Bajé tras él y saludé al sonriente patrón. La taberna estaba llena de gente, casi toda ella compuesta de balleneros, calafateadores, carpinteros de ribera y herreros.

-¡A la pitanza! -gritó el patrón.

Y, ante mi sorpresa, ya que esperaba una animada conversación sobre pesca, captura, etc., la comida transcurrió en completo silencio. Queequeg estaba en la cabecera, frío, sereno y orgulloso. Eso sí, empleaba, y con cierto peligro para los demás, el arpón, alargándolo sobre la mesa para pinchar con él los filetes que deseaba comer.

Terminado el yantar, me di un paseo por las calles de New Bedford, e incluso escuché un sermón y un oficio en la Capilla de Balleneros, extraño lugar, con un púlpito más complicado y raro de los que haya visto en mi vida. El padre Arce, célebre predicador, guiaba a sus fieles con términos marineros, tales como «¡A ver, avante aquellos del fondo! ¡Los de babor, a estribor!» y así sucesivamente. Luego, nos habló del libro de Jonás, tema muy apropiado para feligreses que eran casi todos ellos pescadores de ballenas.

Cuando volví a la posada, encontré a Queequeg completamente solo, sentado cerca del fuego y con el idolíllo negro en las manos. Al verme, dejó la figurita y cogió un libro, se lo puso en las rodillas y comenzó

contar las hojas minuciosamente. A cada cincuenta páginas levantaba la vista y lanzaba un silbido de asombro. Luego comenzaba de nuevo por el número uno, como si no supiera contar más que hasta el medio centenar.

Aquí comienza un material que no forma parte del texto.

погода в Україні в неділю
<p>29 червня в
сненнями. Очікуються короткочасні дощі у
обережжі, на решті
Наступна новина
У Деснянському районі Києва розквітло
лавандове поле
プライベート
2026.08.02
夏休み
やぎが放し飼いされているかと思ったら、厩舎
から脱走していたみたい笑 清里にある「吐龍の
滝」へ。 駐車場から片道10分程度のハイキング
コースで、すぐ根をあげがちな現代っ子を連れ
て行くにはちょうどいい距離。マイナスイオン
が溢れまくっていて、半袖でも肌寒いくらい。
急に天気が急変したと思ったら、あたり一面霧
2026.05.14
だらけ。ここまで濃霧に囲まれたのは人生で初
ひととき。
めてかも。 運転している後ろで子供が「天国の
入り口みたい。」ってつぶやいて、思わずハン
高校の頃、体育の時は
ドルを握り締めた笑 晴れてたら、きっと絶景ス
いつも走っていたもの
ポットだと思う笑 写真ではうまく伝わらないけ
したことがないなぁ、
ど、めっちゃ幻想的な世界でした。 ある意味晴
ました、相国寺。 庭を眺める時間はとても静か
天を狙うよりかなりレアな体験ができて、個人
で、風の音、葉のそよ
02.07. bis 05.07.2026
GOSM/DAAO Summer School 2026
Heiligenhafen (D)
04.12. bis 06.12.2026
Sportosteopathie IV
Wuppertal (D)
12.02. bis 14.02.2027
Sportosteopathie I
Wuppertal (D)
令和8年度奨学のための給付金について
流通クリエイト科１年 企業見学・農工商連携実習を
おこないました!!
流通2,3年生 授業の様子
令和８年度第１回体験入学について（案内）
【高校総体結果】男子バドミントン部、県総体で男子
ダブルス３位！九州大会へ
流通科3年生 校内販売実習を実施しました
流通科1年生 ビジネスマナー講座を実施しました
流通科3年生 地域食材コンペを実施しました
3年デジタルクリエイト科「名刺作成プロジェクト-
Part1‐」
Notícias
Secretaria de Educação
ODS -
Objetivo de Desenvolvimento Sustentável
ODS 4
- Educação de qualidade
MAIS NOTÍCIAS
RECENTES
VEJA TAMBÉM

Yo traté de explicarle la otra finalidad que podían tener los libros, aparte de contarles las hojas, y él se interesó en el asunto, sobre todo cuando le interpreté las láminas. Fumamos una pipa juntos, y una vez acabada, me manifestó que estábamos casados, lo cual en su país supongo que significaría que éramos amigos, porque otra interpretación no pensaba yo darle. Tras de cenar, nos marchamos juntos a la alcoba. Sacó una bolsa, y de ella unos treinta dólares de plata, que dividió en dos montones iguales, y empujando uno de ellos hacia mí me dio a entender que eran míos. Yo quise protestar, pero él me los metió en el bolsillo sin contemplaciones y luego se dedicó a sus devociones con el idolillo, las astillas de madera y el fueguecillo que con ellas encendió. Me quiso dar a entender que podía acompañarle, pero al fin y al cabo yo era un buen cristiano y no tenía interés alguno en adorar a una figurilla de madera.

Una vez acabada la ceremonia, nos metimos en la cama y nos dormimos tras de charlar un rato, él con su media lengua y yo en el buen inglés que me habían enseñado.